Task requirements: Below are several entries. Transcribe exactly those lines that fall from the one with "0314035069 Page: 14 of 15" through the one with "VMP -6(IL) (0010)", end lines included.

Data in this exercise Start Marker

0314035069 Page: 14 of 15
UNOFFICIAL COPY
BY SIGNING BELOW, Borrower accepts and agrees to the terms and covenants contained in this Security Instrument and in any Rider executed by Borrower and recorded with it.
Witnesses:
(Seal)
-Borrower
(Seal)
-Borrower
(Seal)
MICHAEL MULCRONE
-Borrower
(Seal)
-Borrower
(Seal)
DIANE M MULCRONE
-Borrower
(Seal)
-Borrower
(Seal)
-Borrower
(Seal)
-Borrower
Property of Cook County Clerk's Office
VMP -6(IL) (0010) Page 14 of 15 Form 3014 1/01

Data in this exercise End Marker
Data in this exercise Start Marker

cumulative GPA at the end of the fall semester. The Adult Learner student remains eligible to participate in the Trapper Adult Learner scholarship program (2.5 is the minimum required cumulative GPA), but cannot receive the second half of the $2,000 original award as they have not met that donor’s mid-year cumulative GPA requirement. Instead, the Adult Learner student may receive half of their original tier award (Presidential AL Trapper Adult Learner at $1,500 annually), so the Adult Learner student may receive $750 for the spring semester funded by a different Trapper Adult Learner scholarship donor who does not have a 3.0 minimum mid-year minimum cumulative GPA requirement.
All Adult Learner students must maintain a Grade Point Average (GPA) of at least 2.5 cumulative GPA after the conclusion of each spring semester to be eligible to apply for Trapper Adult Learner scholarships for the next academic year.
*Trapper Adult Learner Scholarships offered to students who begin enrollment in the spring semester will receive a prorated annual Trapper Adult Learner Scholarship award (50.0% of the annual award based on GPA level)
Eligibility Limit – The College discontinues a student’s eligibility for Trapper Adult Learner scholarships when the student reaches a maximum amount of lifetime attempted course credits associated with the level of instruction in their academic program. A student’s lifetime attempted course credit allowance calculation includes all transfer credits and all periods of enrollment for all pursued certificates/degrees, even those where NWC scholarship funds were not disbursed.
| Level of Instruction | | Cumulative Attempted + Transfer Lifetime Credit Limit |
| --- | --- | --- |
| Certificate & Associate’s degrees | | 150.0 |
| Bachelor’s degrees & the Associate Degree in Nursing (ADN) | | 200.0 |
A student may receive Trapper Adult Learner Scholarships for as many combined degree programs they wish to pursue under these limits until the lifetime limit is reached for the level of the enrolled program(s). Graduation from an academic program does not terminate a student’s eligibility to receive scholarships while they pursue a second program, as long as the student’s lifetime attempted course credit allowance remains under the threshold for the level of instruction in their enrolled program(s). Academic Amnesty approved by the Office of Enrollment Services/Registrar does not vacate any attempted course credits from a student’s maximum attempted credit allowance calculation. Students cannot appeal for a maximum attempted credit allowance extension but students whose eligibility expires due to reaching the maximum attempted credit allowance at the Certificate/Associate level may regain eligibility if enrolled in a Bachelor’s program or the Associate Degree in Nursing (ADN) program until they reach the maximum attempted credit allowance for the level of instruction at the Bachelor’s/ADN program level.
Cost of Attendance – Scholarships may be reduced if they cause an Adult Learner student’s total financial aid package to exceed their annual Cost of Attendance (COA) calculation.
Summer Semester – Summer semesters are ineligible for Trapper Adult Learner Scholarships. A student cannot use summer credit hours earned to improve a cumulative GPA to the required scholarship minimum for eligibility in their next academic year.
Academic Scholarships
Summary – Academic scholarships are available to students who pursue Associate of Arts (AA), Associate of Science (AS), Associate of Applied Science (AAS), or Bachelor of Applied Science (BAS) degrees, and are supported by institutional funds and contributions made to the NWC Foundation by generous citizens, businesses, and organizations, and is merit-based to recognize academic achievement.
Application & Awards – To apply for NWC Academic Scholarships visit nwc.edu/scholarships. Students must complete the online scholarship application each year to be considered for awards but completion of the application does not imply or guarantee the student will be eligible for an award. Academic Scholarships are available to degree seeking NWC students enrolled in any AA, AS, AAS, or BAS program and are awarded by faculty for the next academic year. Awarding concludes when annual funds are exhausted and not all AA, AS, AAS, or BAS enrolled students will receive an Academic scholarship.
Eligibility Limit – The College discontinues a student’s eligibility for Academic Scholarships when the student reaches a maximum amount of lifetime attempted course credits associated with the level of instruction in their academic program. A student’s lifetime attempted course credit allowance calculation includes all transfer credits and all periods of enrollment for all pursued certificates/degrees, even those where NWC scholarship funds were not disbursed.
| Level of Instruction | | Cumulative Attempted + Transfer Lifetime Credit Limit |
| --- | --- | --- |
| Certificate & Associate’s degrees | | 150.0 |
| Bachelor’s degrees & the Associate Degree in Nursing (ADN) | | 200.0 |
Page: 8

Data in this exercise End Marker
Data in this exercise Start Marker

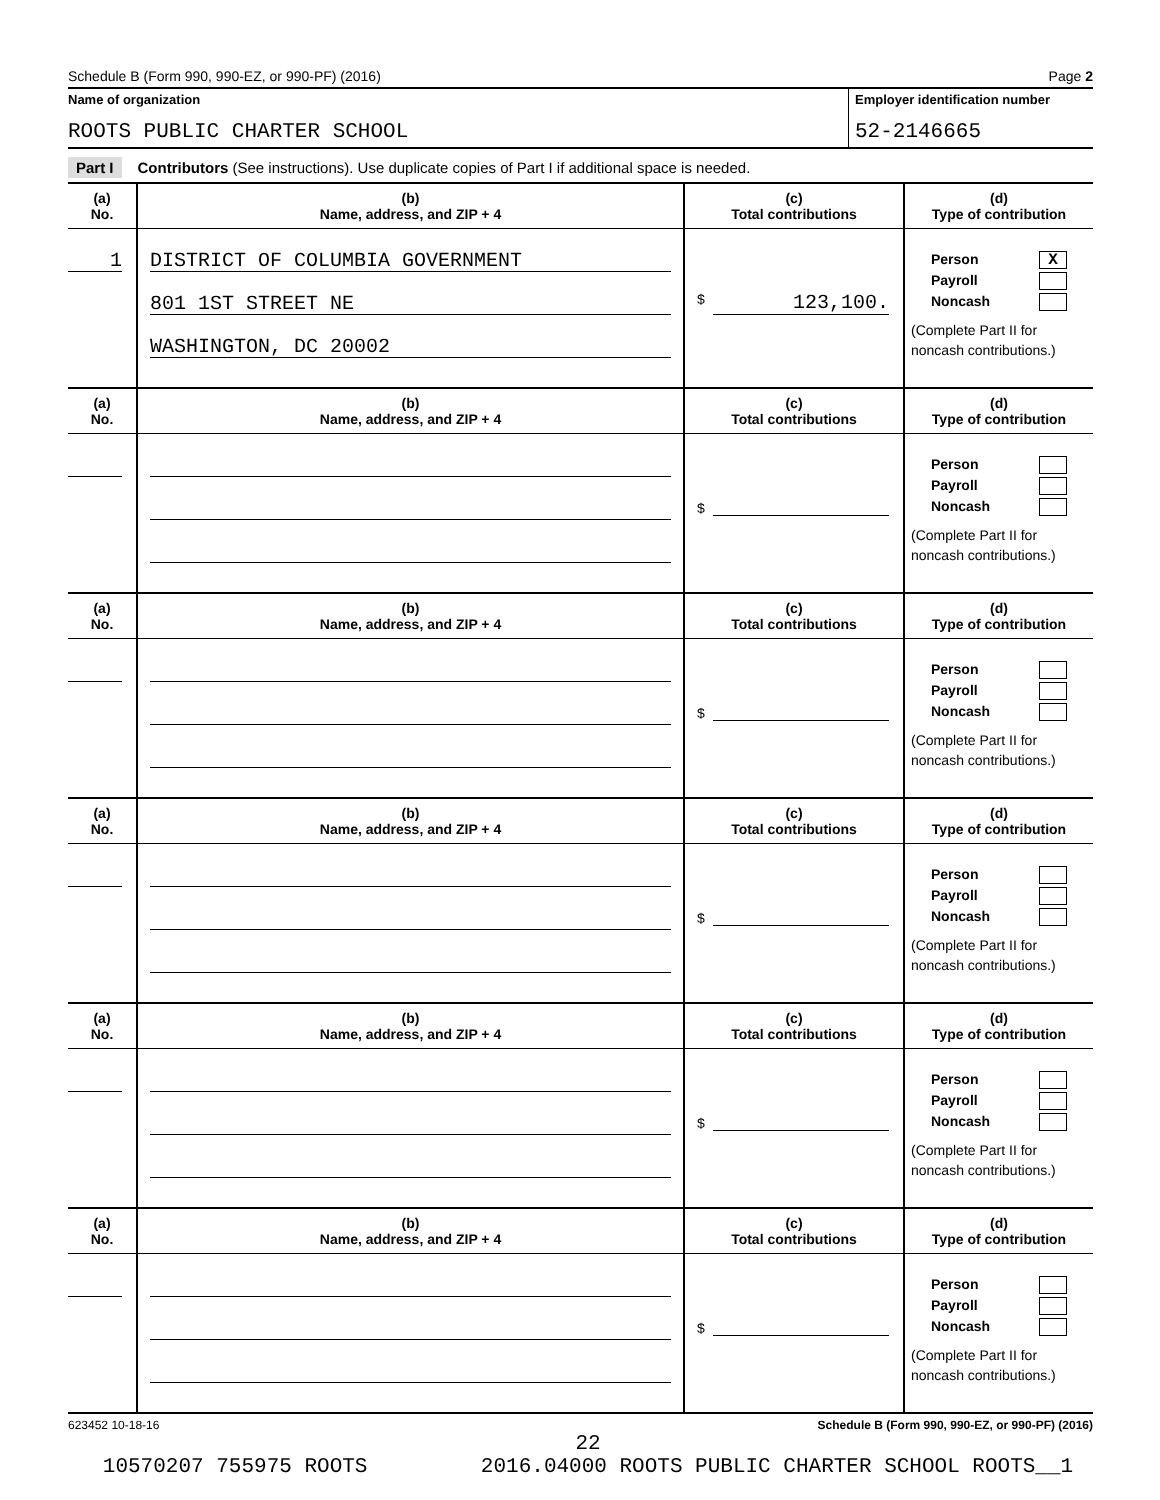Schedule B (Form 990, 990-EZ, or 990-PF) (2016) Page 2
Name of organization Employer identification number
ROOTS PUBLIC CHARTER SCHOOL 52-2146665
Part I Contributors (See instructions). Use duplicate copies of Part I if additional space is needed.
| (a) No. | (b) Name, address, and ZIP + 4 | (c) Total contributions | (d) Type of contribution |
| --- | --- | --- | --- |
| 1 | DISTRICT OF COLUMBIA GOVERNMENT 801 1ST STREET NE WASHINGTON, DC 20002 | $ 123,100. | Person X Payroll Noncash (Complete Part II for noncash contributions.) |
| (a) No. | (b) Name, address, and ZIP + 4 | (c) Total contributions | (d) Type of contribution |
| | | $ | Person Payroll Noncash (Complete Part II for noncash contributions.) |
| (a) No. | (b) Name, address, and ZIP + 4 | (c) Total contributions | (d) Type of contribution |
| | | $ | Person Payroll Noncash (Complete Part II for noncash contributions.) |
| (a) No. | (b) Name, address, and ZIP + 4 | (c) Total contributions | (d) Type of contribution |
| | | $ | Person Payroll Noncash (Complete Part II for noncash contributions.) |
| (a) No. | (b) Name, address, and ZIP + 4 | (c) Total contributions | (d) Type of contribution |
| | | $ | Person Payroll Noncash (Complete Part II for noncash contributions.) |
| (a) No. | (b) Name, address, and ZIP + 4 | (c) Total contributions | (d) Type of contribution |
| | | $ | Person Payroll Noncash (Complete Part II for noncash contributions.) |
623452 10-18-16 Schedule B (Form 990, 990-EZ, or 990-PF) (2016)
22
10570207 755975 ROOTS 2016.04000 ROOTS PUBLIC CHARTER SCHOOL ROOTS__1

Data in this exercise End Marker

Completed task:
0314035069 Page: 14 of 15
UNOFFICIAL COPY
BY SIGNING BELOW, Borrower accepts and agrees to the terms and covenants contained in this Security Instrument and in any Rider executed by Borrower and recorded with it.
Witnesses:
(Seal)
-Borrower
(Seal)
-Borrower
(Seal)
MICHAEL MULCRONE
-Borrower
(Seal)
-Borrower
(Seal)
DIANE M MULCRONE
-Borrower
(Seal)
-Borrower
(Seal)
-Borrower
(Seal)
-Borrower
Property of Cook County Clerk's Office
VMP -6(IL) (0010) Page 14 of 15 Form 3014 1/01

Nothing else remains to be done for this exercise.